▶ _Task to carry out_
Please repeat every entry, keeping each one exactly the same.

▶ _Material supplied_
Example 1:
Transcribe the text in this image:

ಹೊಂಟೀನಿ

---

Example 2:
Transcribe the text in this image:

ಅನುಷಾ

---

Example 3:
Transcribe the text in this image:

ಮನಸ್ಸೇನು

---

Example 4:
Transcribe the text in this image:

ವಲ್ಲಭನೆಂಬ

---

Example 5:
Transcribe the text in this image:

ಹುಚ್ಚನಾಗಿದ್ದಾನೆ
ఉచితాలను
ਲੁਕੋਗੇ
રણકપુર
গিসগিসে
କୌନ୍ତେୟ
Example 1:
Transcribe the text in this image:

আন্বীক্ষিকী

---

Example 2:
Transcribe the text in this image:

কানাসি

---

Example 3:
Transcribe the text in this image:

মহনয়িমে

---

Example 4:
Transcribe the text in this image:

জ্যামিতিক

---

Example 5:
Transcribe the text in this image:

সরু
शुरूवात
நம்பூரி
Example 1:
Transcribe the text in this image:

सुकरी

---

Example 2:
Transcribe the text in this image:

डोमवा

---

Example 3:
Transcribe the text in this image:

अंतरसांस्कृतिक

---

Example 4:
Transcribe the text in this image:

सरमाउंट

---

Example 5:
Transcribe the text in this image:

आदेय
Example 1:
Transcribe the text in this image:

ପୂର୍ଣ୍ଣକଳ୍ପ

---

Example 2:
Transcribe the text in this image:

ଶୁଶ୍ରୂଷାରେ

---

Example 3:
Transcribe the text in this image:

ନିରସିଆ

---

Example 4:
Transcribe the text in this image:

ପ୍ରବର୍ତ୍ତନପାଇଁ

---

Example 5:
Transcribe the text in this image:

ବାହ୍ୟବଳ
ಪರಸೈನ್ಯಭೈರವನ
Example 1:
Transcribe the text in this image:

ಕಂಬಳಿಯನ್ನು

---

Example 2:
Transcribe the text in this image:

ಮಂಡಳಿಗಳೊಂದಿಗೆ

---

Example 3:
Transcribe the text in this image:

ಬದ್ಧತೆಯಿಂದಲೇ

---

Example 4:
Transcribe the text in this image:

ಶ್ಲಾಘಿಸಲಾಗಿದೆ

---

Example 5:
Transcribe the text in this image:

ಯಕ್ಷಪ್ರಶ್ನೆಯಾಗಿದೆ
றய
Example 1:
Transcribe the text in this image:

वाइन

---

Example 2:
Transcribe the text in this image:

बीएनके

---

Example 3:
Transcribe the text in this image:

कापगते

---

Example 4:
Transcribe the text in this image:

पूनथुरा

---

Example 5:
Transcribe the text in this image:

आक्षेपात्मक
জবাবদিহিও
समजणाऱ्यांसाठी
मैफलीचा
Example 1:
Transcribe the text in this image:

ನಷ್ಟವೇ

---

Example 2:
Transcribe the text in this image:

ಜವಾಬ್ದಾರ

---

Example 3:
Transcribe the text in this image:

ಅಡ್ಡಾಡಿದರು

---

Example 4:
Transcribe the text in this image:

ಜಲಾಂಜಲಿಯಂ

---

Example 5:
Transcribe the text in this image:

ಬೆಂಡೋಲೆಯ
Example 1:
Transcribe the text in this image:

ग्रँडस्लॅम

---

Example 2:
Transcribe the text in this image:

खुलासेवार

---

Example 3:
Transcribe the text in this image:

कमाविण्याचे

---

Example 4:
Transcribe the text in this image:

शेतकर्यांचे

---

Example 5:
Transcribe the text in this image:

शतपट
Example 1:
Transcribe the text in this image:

▶ _Answer space_
Example 1:
Transcribe the text in this image:

ಹೊಂಟೀನಿ

---

Example 2:
Transcribe the text in this image:

ಅನುಷಾ

---

Example 3:
Transcribe the text in this image:

ಮನಸ್ಸೇನು

---

Example 4:
Transcribe the text in this image:

ವಲ್ಲಭನೆಂಬ

---

Example 5:
Transcribe the text in this image:

ಹುಚ್ಚನಾಗಿದ್ದಾನೆ
ఉచితాలను
ਲੁਕੋਗੇ
રણકપુર
গিসগিসে
କୌନ୍ତେୟ
Example 1:
Transcribe the text in this image:

আন্বীক্ষিকী

---

Example 2:
Transcribe the text in this image:

কানাসি

---

Example 3:
Transcribe the text in this image:

মহনয়িমে

---

Example 4:
Transcribe the text in this image:

জ্যামিতিক

---

Example 5:
Transcribe the text in this image:

সরু
शुरूवात
நம்பூரி
Example 1:
Transcribe the text in this image:

सुकरी

---

Example 2:
Transcribe the text in this image:

डोमवा

---

Example 3:
Transcribe the text in this image:

अंतरसांस्कृतिक

---

Example 4:
Transcribe the text in this image:

सरमाउंट

---

Example 5:
Transcribe the text in this image:

आदेय
Example 1:
Transcribe the text in this image:

ପୂର୍ଣ୍ଣକଳ୍ପ

---

Example 2:
Transcribe the text in this image:

ଶୁଶ୍ରୂଷାରେ

---

Example 3:
Transcribe the text in this image:

ନିରସିଆ

---

Example 4:
Transcribe the text in this image:

ପ୍ରବର୍ତ୍ତନପାଇଁ

---

Example 5:
Transcribe the text in this image:

ବାହ୍ୟବଳ
ಪರಸೈನ್ಯಭೈರವನ
Example 1:
Transcribe the text in this image:

ಕಂಬಳಿಯನ್ನು

---

Example 2:
Transcribe the text in this image:

ಮಂಡಳಿಗಳೊಂದಿಗೆ

---

Example 3:
Transcribe the text in this image:

ಬದ್ಧತೆಯಿಂದಲೇ

---

Example 4:
Transcribe the text in this image:

ಶ್ಲಾಘಿಸಲಾಗಿದೆ

---

Example 5:
Transcribe the text in this image:

ಯಕ್ಷಪ್ರಶ್ನೆಯಾಗಿದೆ
றய
Example 1:
Transcribe the text in this image:

वाइन

---

Example 2:
Transcribe the text in this image:

बीएनके

---

Example 3:
Transcribe the text in this image:

कापगते

---

Example 4:
Transcribe the text in this image:

पूनथुरा

---

Example 5:
Transcribe the text in this image:

आक्षेपात्मक
জবাবদিহিও
समजणाऱ्यांसाठी
मैफलीचा
Example 1:
Transcribe the text in this image:

ನಷ್ಟವೇ

---

Example 2:
Transcribe the text in this image:

ಜವಾಬ್ದಾರ

---

Example 3:
Transcribe the text in this image:

ಅಡ್ಡಾಡಿದರು

---

Example 4:
Transcribe the text in this image:

ಜಲಾಂಜಲಿಯಂ

---

Example 5:
Transcribe the text in this image:

ಬೆಂಡೋಲೆಯ
Example 1:
Transcribe the text in this image:

ग्रँडस्लॅम

---

Example 2:
Transcribe the text in this image:

खुलासेवार

---

Example 3:
Transcribe the text in this image:

कमाविण्याचे

---

Example 4:
Transcribe the text in this image:

शेतकर्यांचे

---

Example 5:
Transcribe the text in this image:

शतपट
Example 1:
Transcribe the text in this image:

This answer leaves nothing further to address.